▸ **TASK OBJECTIVE**:
Only the number is needed: how many lines of the entries below contain the word "Listed".

#### GIVEN RECORDS ####

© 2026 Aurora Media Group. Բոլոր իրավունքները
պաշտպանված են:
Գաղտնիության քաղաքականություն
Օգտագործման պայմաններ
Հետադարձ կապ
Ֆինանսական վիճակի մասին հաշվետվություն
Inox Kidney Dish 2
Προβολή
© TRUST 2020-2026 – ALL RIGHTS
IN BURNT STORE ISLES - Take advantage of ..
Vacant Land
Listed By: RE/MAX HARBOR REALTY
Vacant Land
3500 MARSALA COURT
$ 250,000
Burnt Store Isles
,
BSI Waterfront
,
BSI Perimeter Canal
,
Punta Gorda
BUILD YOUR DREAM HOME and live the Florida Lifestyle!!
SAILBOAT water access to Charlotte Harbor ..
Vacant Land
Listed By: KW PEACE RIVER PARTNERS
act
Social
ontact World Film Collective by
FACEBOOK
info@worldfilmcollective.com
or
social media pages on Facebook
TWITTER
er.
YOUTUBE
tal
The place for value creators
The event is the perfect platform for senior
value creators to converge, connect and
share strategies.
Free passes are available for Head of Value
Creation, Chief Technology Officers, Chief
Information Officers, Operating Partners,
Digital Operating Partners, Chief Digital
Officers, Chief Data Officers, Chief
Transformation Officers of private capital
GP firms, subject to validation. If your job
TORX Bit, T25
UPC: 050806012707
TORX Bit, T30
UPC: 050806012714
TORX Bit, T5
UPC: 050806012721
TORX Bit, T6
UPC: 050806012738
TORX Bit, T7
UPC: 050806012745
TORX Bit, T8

####

▸ **SOLVED PROBLEM**:
2